# Release/contract for clothing collection



## neptuned (Jan 28, 2008)

Hi everyone! 

Someone recently approached me about shooting a clothing collection from a line that he is starting, and I have realized I will need some help as far as the legal issues of releases for models, and the agreement between he and I on use of the photos, compensation, etc.

I mainly need help because I have never done something like this. I presume of course that it IS in fact my responsibility to organize these things.

I also assume that these photos will be used for promotional reasons, although he hasn't defined that clearly yet, we're in rather early stages of discussion.

That being the case, what sort of release will I need for the models? I would think a normal model release would do for this. However, if I am being compensated for these shots, should the models be as well, and if so who is responsible for this? Obviously I'd be actually handing over the compensation, but do I ask for additional compensation to offer to the models?

And also the agreement between the proprietor of the clothing line and myself- this is my main issue.

I'm not sure what the copyright situation should be here. Would I hold the copyright while he would hold permission to use the photos for promotional use?
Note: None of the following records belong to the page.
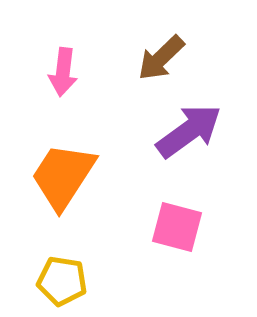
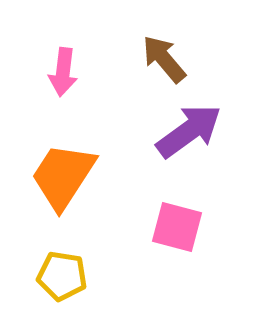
brown arrow: moved 3 px right, 1 px down; rotated 94 degrees clockwise
yellow pentagon: moved 5 px up
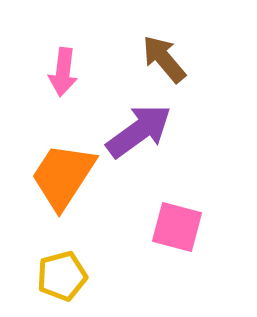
purple arrow: moved 50 px left
yellow pentagon: rotated 24 degrees counterclockwise
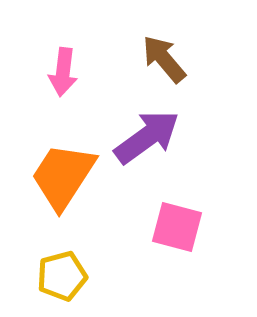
purple arrow: moved 8 px right, 6 px down
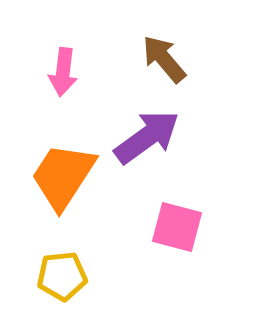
yellow pentagon: rotated 9 degrees clockwise
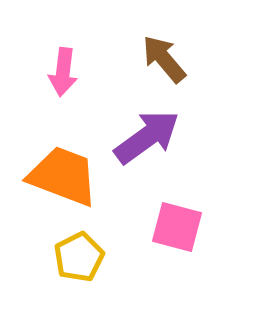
orange trapezoid: rotated 78 degrees clockwise
yellow pentagon: moved 17 px right, 19 px up; rotated 21 degrees counterclockwise
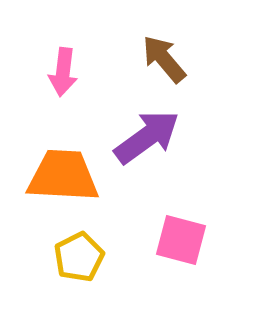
orange trapezoid: rotated 18 degrees counterclockwise
pink square: moved 4 px right, 13 px down
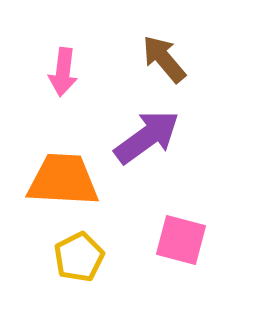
orange trapezoid: moved 4 px down
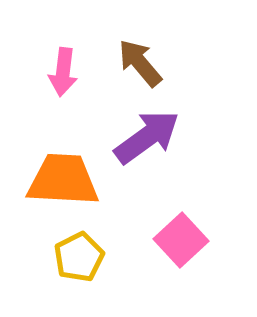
brown arrow: moved 24 px left, 4 px down
pink square: rotated 32 degrees clockwise
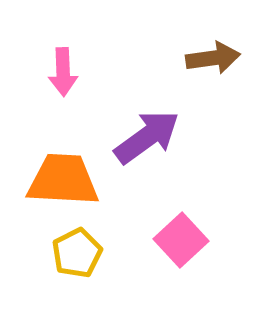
brown arrow: moved 73 px right, 5 px up; rotated 122 degrees clockwise
pink arrow: rotated 9 degrees counterclockwise
yellow pentagon: moved 2 px left, 4 px up
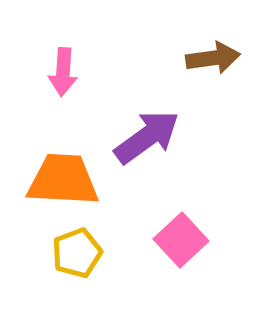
pink arrow: rotated 6 degrees clockwise
yellow pentagon: rotated 6 degrees clockwise
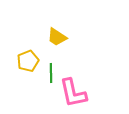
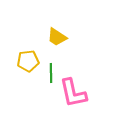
yellow pentagon: rotated 15 degrees clockwise
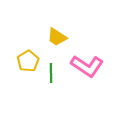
yellow pentagon: rotated 25 degrees counterclockwise
pink L-shape: moved 14 px right, 27 px up; rotated 44 degrees counterclockwise
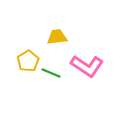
yellow trapezoid: rotated 140 degrees clockwise
green line: rotated 66 degrees counterclockwise
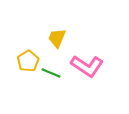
yellow trapezoid: moved 1 px down; rotated 60 degrees counterclockwise
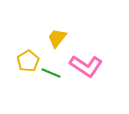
yellow trapezoid: rotated 15 degrees clockwise
pink L-shape: moved 1 px left
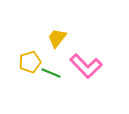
yellow pentagon: moved 2 px right, 1 px down; rotated 15 degrees clockwise
pink L-shape: rotated 12 degrees clockwise
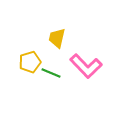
yellow trapezoid: rotated 25 degrees counterclockwise
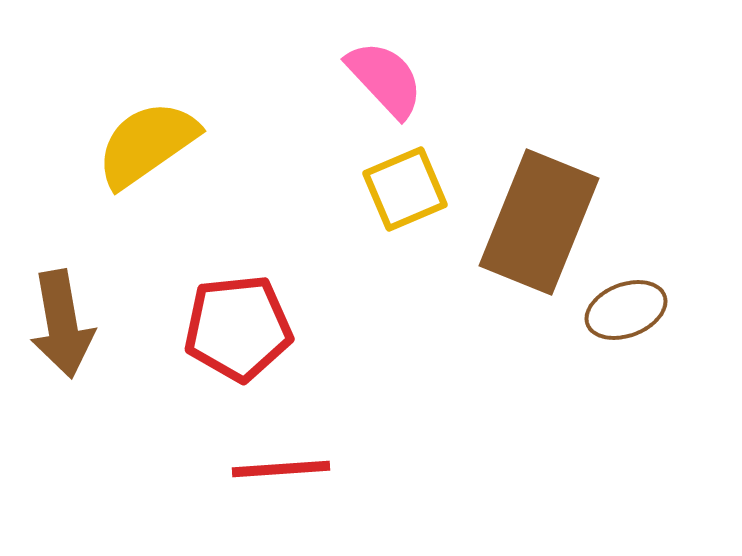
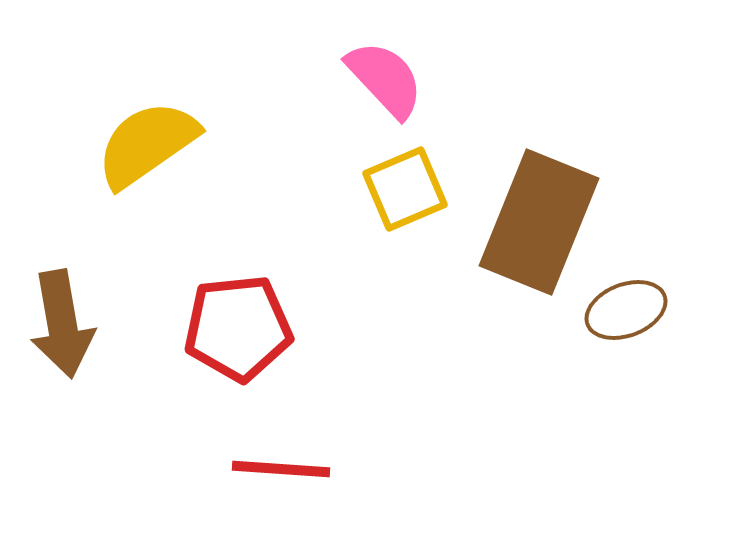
red line: rotated 8 degrees clockwise
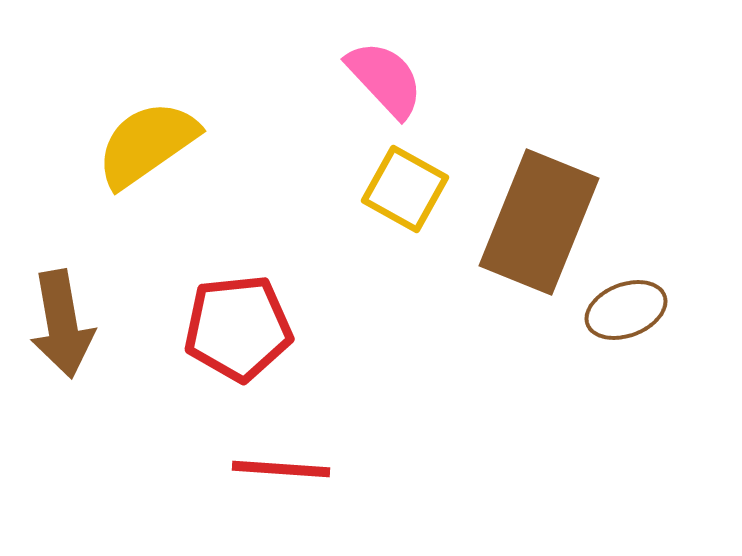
yellow square: rotated 38 degrees counterclockwise
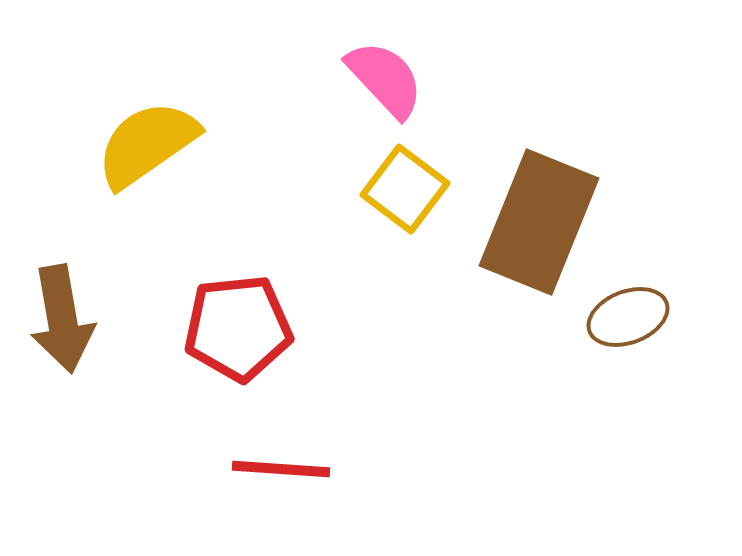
yellow square: rotated 8 degrees clockwise
brown ellipse: moved 2 px right, 7 px down
brown arrow: moved 5 px up
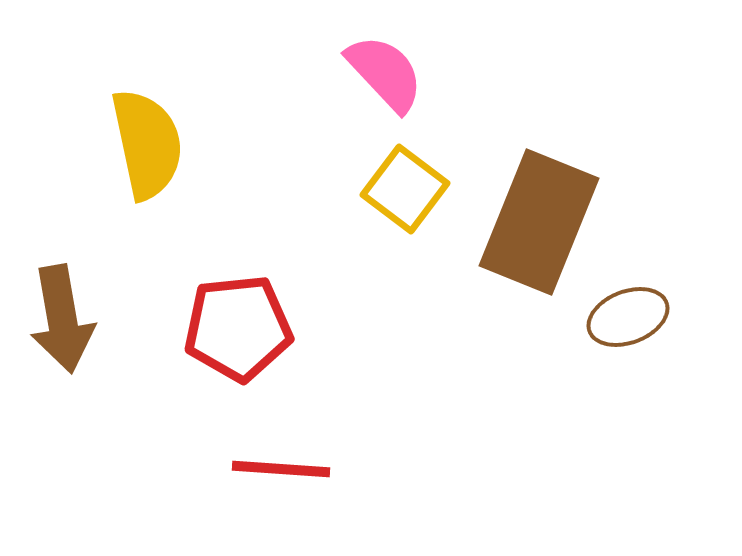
pink semicircle: moved 6 px up
yellow semicircle: rotated 113 degrees clockwise
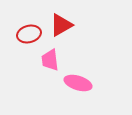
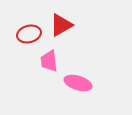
pink trapezoid: moved 1 px left, 1 px down
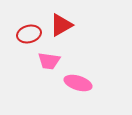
pink trapezoid: rotated 75 degrees counterclockwise
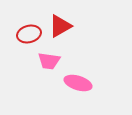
red triangle: moved 1 px left, 1 px down
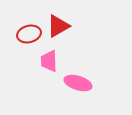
red triangle: moved 2 px left
pink trapezoid: rotated 80 degrees clockwise
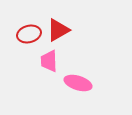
red triangle: moved 4 px down
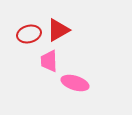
pink ellipse: moved 3 px left
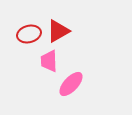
red triangle: moved 1 px down
pink ellipse: moved 4 px left, 1 px down; rotated 64 degrees counterclockwise
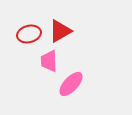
red triangle: moved 2 px right
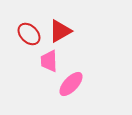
red ellipse: rotated 60 degrees clockwise
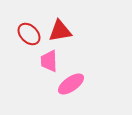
red triangle: rotated 20 degrees clockwise
pink ellipse: rotated 12 degrees clockwise
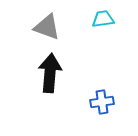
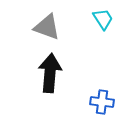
cyan trapezoid: rotated 65 degrees clockwise
blue cross: rotated 15 degrees clockwise
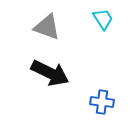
black arrow: rotated 111 degrees clockwise
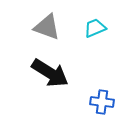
cyan trapezoid: moved 8 px left, 9 px down; rotated 80 degrees counterclockwise
black arrow: rotated 6 degrees clockwise
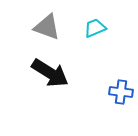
blue cross: moved 19 px right, 10 px up
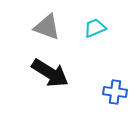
blue cross: moved 6 px left
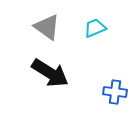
gray triangle: rotated 16 degrees clockwise
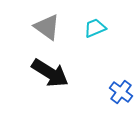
blue cross: moved 6 px right; rotated 30 degrees clockwise
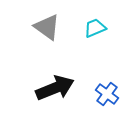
black arrow: moved 5 px right, 15 px down; rotated 54 degrees counterclockwise
blue cross: moved 14 px left, 2 px down
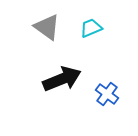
cyan trapezoid: moved 4 px left
black arrow: moved 7 px right, 9 px up
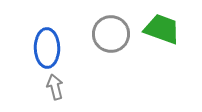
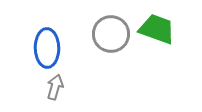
green trapezoid: moved 5 px left
gray arrow: rotated 30 degrees clockwise
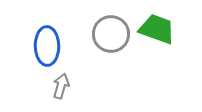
blue ellipse: moved 2 px up
gray arrow: moved 6 px right, 1 px up
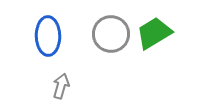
green trapezoid: moved 3 px left, 4 px down; rotated 51 degrees counterclockwise
blue ellipse: moved 1 px right, 10 px up
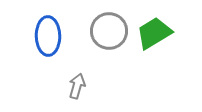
gray circle: moved 2 px left, 3 px up
gray arrow: moved 16 px right
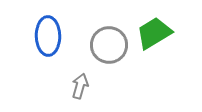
gray circle: moved 14 px down
gray arrow: moved 3 px right
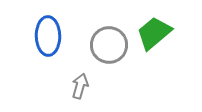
green trapezoid: rotated 9 degrees counterclockwise
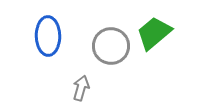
gray circle: moved 2 px right, 1 px down
gray arrow: moved 1 px right, 2 px down
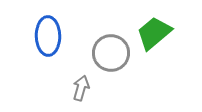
gray circle: moved 7 px down
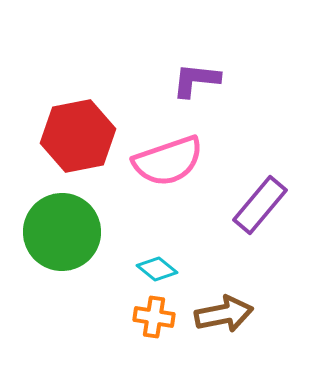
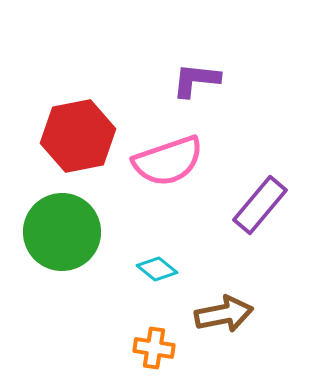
orange cross: moved 31 px down
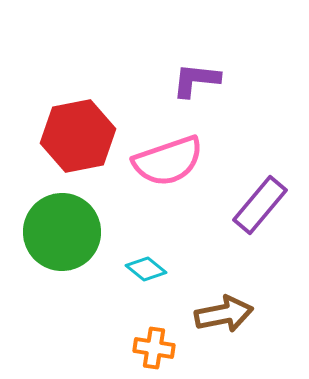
cyan diamond: moved 11 px left
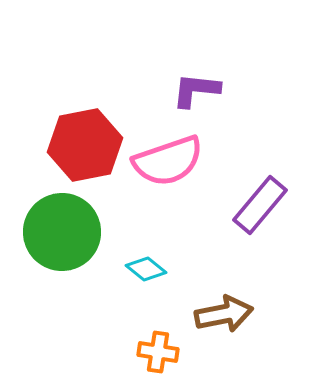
purple L-shape: moved 10 px down
red hexagon: moved 7 px right, 9 px down
orange cross: moved 4 px right, 4 px down
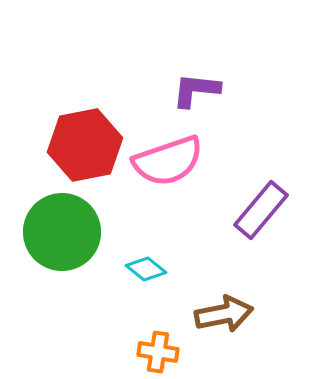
purple rectangle: moved 1 px right, 5 px down
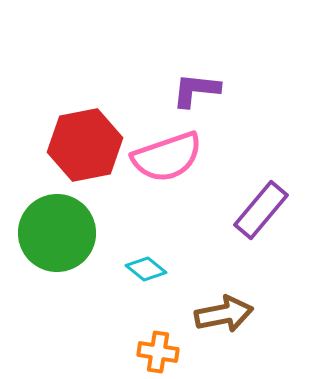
pink semicircle: moved 1 px left, 4 px up
green circle: moved 5 px left, 1 px down
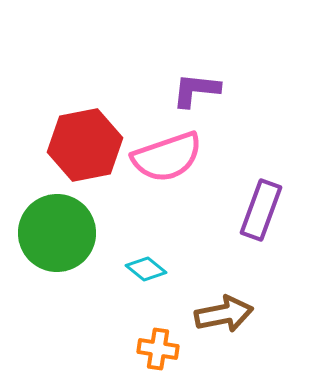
purple rectangle: rotated 20 degrees counterclockwise
orange cross: moved 3 px up
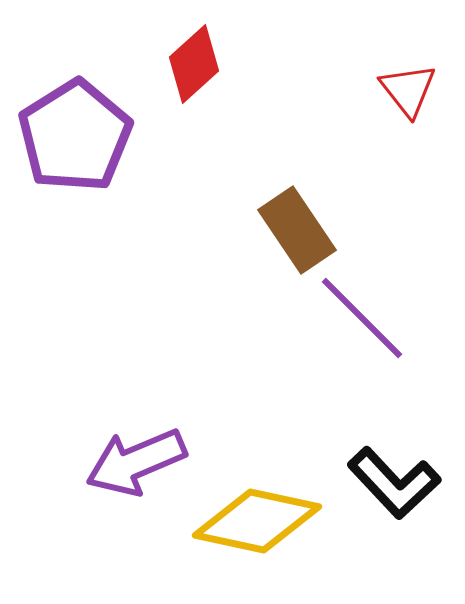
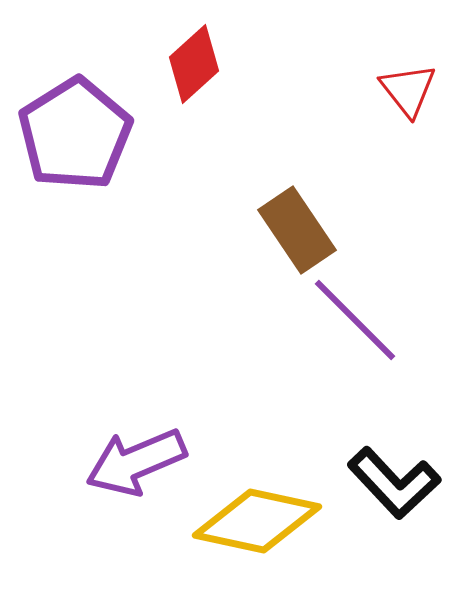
purple pentagon: moved 2 px up
purple line: moved 7 px left, 2 px down
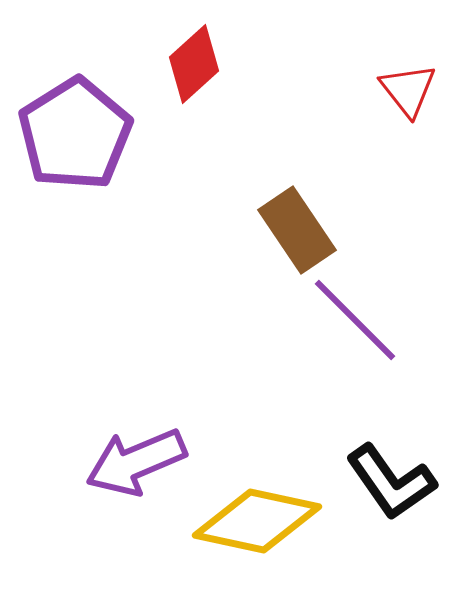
black L-shape: moved 3 px left, 1 px up; rotated 8 degrees clockwise
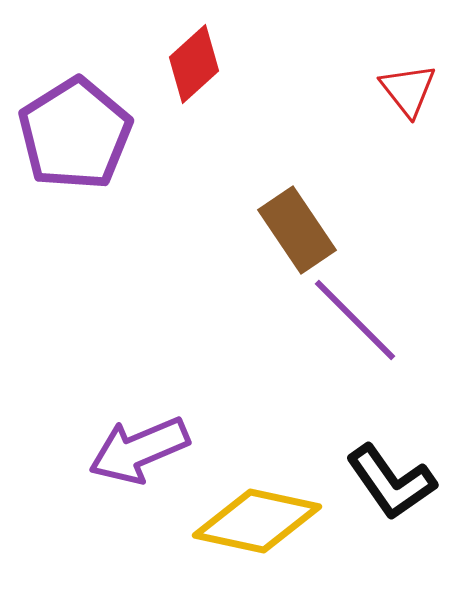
purple arrow: moved 3 px right, 12 px up
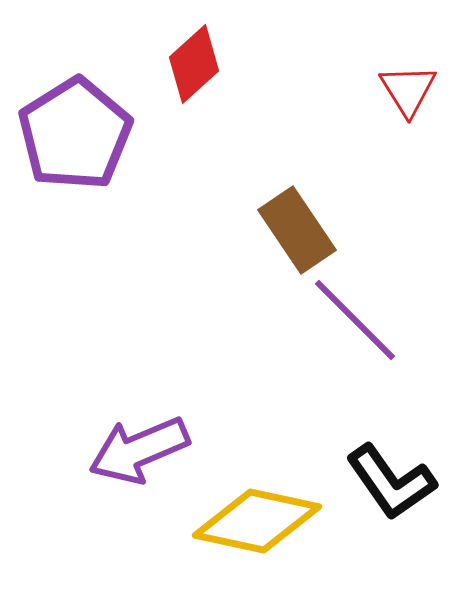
red triangle: rotated 6 degrees clockwise
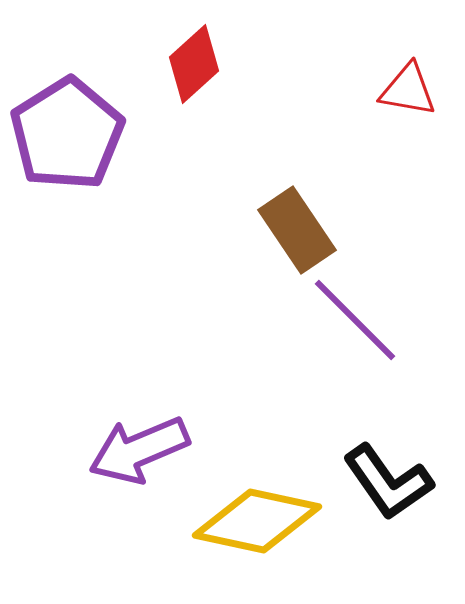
red triangle: rotated 48 degrees counterclockwise
purple pentagon: moved 8 px left
black L-shape: moved 3 px left
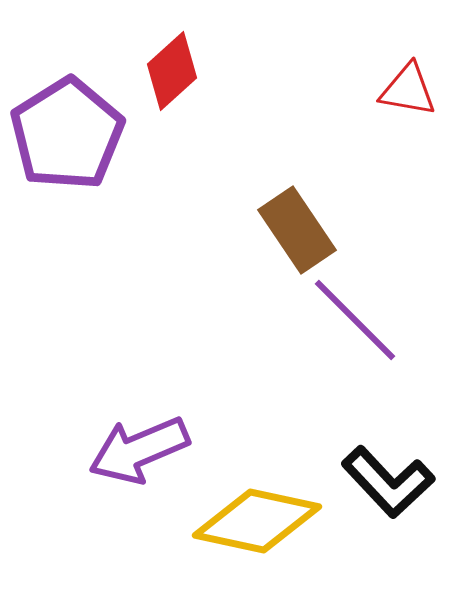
red diamond: moved 22 px left, 7 px down
black L-shape: rotated 8 degrees counterclockwise
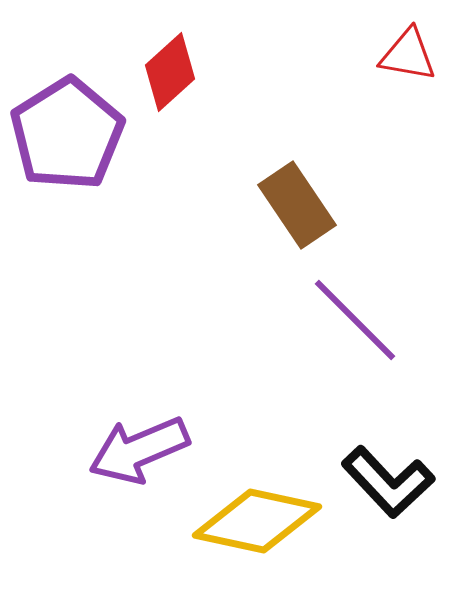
red diamond: moved 2 px left, 1 px down
red triangle: moved 35 px up
brown rectangle: moved 25 px up
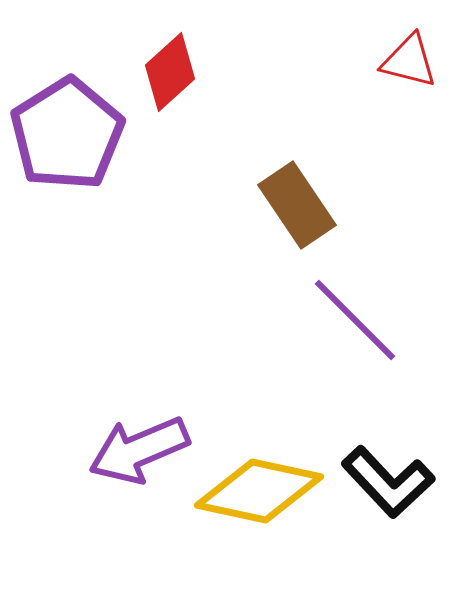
red triangle: moved 1 px right, 6 px down; rotated 4 degrees clockwise
yellow diamond: moved 2 px right, 30 px up
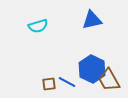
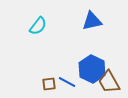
blue triangle: moved 1 px down
cyan semicircle: rotated 36 degrees counterclockwise
brown trapezoid: moved 2 px down
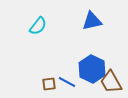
brown trapezoid: moved 2 px right
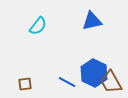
blue hexagon: moved 2 px right, 4 px down
brown square: moved 24 px left
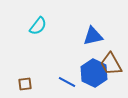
blue triangle: moved 1 px right, 15 px down
brown trapezoid: moved 18 px up
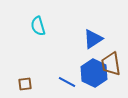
cyan semicircle: rotated 126 degrees clockwise
blue triangle: moved 3 px down; rotated 20 degrees counterclockwise
brown trapezoid: rotated 20 degrees clockwise
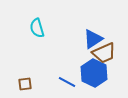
cyan semicircle: moved 1 px left, 2 px down
brown trapezoid: moved 7 px left, 11 px up; rotated 105 degrees counterclockwise
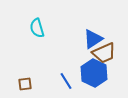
blue line: moved 1 px left, 1 px up; rotated 30 degrees clockwise
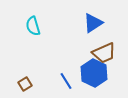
cyan semicircle: moved 4 px left, 2 px up
blue triangle: moved 16 px up
brown square: rotated 24 degrees counterclockwise
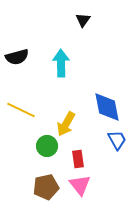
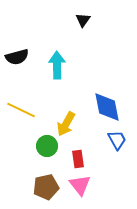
cyan arrow: moved 4 px left, 2 px down
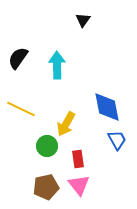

Any advice is greatly appreciated! It may be better if a general outline for our agreement is suggested, because I really don't know what it should look like, and I'm open to any advice you have!


----------



## neptuned (Jan 30, 2008)

Alright so, I have found that I will need
-Model releases
-Electronic Rights Agreement
And
-Copyright consent

at the least. I'm having trouble finding a sample Copyright consent however so if anyone could provide a link, or if I have this information wrong please let me know! Thanks!


----------